Andrew
Andrew

Reputation: 14526

Using requirejs synchronously

I have a requirejs project that has been optimized into a single file, which I am loading synchronously. The code loads as expected, but the modules are still loading asynchronous (they aren't available until later in the loading process) and it's causing problems for some legacy code I'm hoping it will work with.

Given the code below, is there any way of making main-build's methods available immediately after loading, before legacy_code.js is loaded?

<script type="text/javascript" src="/scripts/vendor/require.js"></script>
<script type="text/javascript" src="/scripts/main-build.js"></script>

<!-- At this point, the code is set up and it will be invoked later -->
<!-- ...but the next file requires to access methods in the modules.-->

<script type="text/javascript" src="/script/legacy_code.js"></script>

If worst comes to worst, I can write my own versions of define() and require() (which would also free up a lot of bandwidth since all it would need to do is catalogue and invoke the modules), but I'm hoping there's a built-in way to do this.

Upvotes: 1

Views: 4657

Answers (2)

Andrew
Andrew

Reputation: 14526

Answering my own question here. After looking around a long while, I can't see any way to load Requirejs code synchronously or invoke modules immediately after loading. So I ended up writing some code to temporarily overwrite require and declare methods. It works for my use case, but may require changes if anyone else needs it.

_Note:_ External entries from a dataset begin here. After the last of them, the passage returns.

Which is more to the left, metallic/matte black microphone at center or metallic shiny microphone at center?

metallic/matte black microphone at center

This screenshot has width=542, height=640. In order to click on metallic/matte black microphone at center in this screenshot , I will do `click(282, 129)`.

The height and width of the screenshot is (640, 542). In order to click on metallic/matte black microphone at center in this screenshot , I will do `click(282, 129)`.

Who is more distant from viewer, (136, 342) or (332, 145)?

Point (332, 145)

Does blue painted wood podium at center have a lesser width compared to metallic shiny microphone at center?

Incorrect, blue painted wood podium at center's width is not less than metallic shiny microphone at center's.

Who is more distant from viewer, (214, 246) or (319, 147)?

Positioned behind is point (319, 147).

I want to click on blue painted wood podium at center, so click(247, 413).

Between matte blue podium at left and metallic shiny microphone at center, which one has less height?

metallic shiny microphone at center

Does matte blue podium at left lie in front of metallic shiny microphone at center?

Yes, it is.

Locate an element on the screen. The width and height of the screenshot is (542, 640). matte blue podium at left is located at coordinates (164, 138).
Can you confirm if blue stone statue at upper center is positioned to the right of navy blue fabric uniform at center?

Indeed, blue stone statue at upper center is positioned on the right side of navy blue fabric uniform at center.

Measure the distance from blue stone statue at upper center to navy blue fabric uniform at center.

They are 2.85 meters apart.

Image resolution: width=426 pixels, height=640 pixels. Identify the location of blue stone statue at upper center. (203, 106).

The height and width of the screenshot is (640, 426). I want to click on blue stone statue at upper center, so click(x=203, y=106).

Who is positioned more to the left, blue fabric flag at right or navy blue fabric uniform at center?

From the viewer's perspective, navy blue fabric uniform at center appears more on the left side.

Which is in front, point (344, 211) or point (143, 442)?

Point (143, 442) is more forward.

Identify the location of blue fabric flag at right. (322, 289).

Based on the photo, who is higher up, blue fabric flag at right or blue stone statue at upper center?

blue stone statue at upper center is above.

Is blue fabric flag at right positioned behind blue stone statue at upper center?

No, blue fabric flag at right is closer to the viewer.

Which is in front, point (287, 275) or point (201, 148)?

I'm sure it can be optimized more than it is right now, but it works.

You can find the code on GitHub, which I will try to maintain.

The code at this point looks like this:

(function () {
    var self = {},
        originalDefine = window.define,
        originalRequire = window.require,
        modules = [];

    var define = function (id, deps, fn) {
        if (id !== 'requireLib' && id !== 'text') {
            modules.push({"id": id, "deps": deps, "fn": fn});
        }
    };



    var require = function (deps, fn) {
        var sortedModules = [],
            unsortedModules = [],
            resolvedDeps = {},
            maxAttempts = 1000,
            module,
            dep,
            depList,
            canAdd,
            i,
            j;

        unsortedModules = ([]).concat(modules);
        while (unsortedModules.length > 0 && --maxAttempts > 0) {

            for (i = unsortedModules.length - 1; i >= 0; i--) {
                canAdd = true;
                module = unsortedModules[i];

                for (j = 0; j < module.deps.length; j++) {
                    dep = module.deps[j];
                    if (resolvedDeps[dep] === undefined) {
                        canAdd = false;
                        break;
                    }
                }
                if (canAdd) {
                    resolvedDeps[module.id] = module;
                    sortedModules.push(unsortedModules.splice(i,1)[0]);
                }
            }
        }

        for (i = 0; i < sortedModules.length; i++) {
            module = sortedModules[i];
            depList = [];
            for (j = 0; j < module.deps.length; j++) {
                depList.push(resolvedDeps[module.deps[j]]);
            }
            resolvedDeps[module.id] = module.fn.apply(this, depList);
        }

        depList = [];
        for (i = 0; i < deps.length; i++) {
            depList.push(resolvedDeps[deps[i]]);
        }

        fn.apply(this, depList);

        window.define = originalDefine || function () {};
        window.require = originalRequire || function () {};
    };

    window.define = define;
    window.require = require;
    window.require.config = function() {};

    return self;
} ());

Upvotes: 1

chrisfrancis27
chrisfrancis27

Reputation: 4536

The easiest way to do this, without having to override define() and require(), would surely just be to wrap your legacy code in an AMD and specify your main-build.js module definition as a dependency.

I know the isn't technically 'synchronous', but it should achieve what you are looking for - the legacy code is only invoked after the require modules have loaded.